Financial Services Report

Looking Ahead

Near Term

  • A relatively tame week could be on tap as the Senate continues to slog through the nominations process, while the House continues to push through a series of Congressional Review Act resolutions.  
  • The House Financial Services Committee is scheduled to meet to approve the Committees’ oversight plan for the coming year.   Following last week’s contentious organizing meeting, it likely that Democrats will not concur with the Majority’s view for the coming year.

Further Out

  • February 14th and 15th will have Fed Chair Yellen before the House and Senate for her semi-annual appearance
  • President Donald Trump has been invited to present a joint address to Congress on February 28th.
  • According to House Republicans, these are the following goal posts for the House to hit in 2017

    • FY2017 Reconciliation – March
    • Border Defense Supplemental – March / April
    • FY 2018 Budget – April
    • FY 2017 Funding Expires – April 28
    • FY 2018 Reconciliation bill – May / June
    • FDA User Fees – June
    • FY 2018 NDAA – June
    • CHIP Reauthorization – July
    • Debt Ceiling – July / September
    • FAA Reauthorization – September 30th
    • Flood Insurance – September 30th
    • FY 2018 Appropriations – September 30th
    • FISA Section 702 – December 31st

The Past Week

Legislative Branch
Bipartisan Group Introduce New Glass-Steagall Bill
On Wednesday, Rep. Marcy Kaptur (D-OH) led a bipartisan group of 27 lawmakers in introducing a measure that would reinstate some of the regulatory structure of the repealed Glass-Steagall Act. Glass-Steagall – which was repealed during the Clinton Administration – prevented banks from engaging in both commercial and investment banking. The bill may also have the support of the Trump Administration as calls for a revival of the bill were included in the 2016 Republican Party platform and Trump’s pick for Treasury Secretary, Steven Mnuchin, said he was open to a “21st Century Glass-Steagall” during his confirmation hearing.  
Kind Introduces Bill to Boost Economic Growth in Rural Areas
On Friday, Rep. Ron Kind (D-WI) – the Chair Emeritus of the New Democrat Coalition – reintroduced a bipartisan bill aiming to improve economic growth in rural and underserved areas. The bill also has a Senate version – sponsored by Sens. Tim Scott (R-SC) and Cory Booker – and was originally introduced last year. Specifically, the legislation allows investors to temporarily defer capital gains recognition if they invest in certain “Opportunity Zones” and creates a new category of investment funds geared to supporting such areas.

- - -

> **TASK LIST**
1) According to the financial services report, on what date has President Donald Trump been invited to present a joint address to Congress?
2) Please rewrite the part of the financial services report that opens with "Further Out" and closes with "on February 28th.", putting "twice-yearly" in place of "semi-annual".

Records from a data collection
- - -

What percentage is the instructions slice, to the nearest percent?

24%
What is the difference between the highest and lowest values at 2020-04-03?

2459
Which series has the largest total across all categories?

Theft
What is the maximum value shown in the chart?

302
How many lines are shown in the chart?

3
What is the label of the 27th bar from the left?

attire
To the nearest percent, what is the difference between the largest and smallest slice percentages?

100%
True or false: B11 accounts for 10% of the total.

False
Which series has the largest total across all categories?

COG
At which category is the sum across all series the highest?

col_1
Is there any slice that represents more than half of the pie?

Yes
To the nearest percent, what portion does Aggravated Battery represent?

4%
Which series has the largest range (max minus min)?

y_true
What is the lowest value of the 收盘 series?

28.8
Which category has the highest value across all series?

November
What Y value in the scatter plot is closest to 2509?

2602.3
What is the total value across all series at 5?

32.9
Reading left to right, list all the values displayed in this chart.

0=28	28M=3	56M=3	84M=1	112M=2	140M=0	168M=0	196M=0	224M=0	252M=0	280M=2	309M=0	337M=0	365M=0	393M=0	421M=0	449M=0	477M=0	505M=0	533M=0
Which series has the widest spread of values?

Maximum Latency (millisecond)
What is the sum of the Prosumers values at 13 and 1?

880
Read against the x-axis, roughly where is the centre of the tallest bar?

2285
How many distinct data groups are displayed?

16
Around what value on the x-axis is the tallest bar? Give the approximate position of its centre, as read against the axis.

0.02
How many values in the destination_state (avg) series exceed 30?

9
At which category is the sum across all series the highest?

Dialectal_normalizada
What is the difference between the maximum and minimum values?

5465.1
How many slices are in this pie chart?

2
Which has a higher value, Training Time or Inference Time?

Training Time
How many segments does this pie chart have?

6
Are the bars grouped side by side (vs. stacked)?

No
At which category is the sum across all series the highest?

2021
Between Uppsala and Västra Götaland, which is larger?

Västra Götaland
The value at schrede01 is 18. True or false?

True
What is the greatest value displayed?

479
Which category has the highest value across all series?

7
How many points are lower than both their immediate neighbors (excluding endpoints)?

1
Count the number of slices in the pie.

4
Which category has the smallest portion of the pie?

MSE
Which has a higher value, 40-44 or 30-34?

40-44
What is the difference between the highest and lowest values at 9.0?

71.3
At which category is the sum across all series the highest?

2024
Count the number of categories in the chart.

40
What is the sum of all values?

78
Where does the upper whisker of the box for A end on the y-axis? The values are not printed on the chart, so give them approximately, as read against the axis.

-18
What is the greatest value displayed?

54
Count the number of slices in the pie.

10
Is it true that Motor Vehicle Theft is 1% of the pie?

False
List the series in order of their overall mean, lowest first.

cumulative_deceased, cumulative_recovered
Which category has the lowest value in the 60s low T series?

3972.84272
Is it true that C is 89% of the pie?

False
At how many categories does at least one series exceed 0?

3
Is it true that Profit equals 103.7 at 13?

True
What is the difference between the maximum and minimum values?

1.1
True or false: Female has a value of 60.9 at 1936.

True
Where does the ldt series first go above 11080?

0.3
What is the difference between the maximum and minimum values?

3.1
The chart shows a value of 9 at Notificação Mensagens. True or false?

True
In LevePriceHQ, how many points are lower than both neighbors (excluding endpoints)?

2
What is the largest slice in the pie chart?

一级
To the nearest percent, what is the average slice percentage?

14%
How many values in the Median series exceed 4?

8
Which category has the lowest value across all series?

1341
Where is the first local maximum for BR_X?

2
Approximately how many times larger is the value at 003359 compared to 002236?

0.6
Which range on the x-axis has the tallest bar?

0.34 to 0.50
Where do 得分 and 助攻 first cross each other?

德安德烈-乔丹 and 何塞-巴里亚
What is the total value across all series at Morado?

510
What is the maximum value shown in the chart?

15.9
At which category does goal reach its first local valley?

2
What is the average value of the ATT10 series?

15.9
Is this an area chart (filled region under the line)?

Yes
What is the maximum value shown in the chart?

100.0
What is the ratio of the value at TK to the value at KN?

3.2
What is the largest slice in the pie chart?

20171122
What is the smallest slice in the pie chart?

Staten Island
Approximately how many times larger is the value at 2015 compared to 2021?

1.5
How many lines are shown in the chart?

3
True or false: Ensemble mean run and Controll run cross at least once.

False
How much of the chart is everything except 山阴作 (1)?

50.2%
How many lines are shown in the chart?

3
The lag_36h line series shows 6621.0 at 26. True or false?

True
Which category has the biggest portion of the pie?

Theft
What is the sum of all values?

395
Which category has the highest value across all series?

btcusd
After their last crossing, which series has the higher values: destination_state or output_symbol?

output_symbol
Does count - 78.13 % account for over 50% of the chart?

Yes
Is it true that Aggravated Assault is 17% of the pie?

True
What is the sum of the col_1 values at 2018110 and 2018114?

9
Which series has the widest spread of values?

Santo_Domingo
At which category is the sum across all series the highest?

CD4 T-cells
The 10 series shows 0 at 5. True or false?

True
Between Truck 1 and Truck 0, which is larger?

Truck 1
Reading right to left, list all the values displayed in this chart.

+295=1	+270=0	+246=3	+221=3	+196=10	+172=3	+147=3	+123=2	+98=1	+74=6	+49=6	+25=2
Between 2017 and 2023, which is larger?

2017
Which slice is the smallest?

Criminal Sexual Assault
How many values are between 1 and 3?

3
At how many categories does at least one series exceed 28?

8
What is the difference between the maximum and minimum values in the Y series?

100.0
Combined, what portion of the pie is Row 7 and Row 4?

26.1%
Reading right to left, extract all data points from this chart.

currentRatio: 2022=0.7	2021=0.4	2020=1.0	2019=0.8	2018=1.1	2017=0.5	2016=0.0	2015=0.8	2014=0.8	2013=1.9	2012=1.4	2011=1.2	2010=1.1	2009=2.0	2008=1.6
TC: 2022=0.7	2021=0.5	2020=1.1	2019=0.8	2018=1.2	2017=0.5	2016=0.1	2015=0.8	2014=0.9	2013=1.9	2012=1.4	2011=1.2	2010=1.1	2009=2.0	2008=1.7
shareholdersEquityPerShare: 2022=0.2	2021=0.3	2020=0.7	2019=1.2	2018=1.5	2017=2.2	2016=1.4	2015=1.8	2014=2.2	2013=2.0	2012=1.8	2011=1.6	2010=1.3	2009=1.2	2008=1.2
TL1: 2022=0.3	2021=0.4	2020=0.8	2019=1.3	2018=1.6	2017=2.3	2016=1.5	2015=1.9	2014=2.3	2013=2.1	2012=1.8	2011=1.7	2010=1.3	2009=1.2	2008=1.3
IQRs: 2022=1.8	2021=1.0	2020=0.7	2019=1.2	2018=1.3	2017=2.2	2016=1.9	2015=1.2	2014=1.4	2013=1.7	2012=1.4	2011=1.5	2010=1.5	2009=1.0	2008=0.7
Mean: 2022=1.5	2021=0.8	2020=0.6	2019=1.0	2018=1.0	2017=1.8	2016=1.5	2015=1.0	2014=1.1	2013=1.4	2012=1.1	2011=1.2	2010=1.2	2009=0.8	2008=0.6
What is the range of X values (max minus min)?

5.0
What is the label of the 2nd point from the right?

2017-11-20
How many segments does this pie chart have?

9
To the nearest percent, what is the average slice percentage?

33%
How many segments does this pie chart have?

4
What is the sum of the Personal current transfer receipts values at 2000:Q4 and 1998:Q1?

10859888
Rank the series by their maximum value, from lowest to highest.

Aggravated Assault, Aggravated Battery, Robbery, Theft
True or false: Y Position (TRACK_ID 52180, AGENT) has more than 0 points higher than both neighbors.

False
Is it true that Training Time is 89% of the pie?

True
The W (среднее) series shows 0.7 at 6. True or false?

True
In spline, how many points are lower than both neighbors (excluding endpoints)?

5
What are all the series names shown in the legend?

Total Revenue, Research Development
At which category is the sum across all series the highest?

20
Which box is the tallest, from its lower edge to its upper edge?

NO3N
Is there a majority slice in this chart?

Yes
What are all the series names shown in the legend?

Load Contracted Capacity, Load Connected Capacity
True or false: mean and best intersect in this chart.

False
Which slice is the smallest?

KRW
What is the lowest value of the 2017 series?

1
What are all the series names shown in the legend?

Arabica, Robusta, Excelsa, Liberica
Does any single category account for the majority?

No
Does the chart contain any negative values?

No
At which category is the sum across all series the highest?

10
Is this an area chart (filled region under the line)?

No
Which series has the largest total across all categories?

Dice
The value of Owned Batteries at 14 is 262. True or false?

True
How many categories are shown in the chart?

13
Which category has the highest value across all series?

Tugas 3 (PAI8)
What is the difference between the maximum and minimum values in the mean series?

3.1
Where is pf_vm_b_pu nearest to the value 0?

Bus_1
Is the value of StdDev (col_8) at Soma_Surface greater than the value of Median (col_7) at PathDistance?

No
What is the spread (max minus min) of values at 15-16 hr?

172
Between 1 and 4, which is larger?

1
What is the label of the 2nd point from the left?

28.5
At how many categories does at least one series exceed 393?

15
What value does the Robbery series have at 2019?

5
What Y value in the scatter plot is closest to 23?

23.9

- - -

> **RESULTS IN ORDER**
1) February 28th.

2)
Further Out

  • February 14th and 15th will have Fed Chair Yellen before the House and Senate for her twice-yearly appearance
  • President Donald Trump has been invited to present a joint address to Congress on February 28th.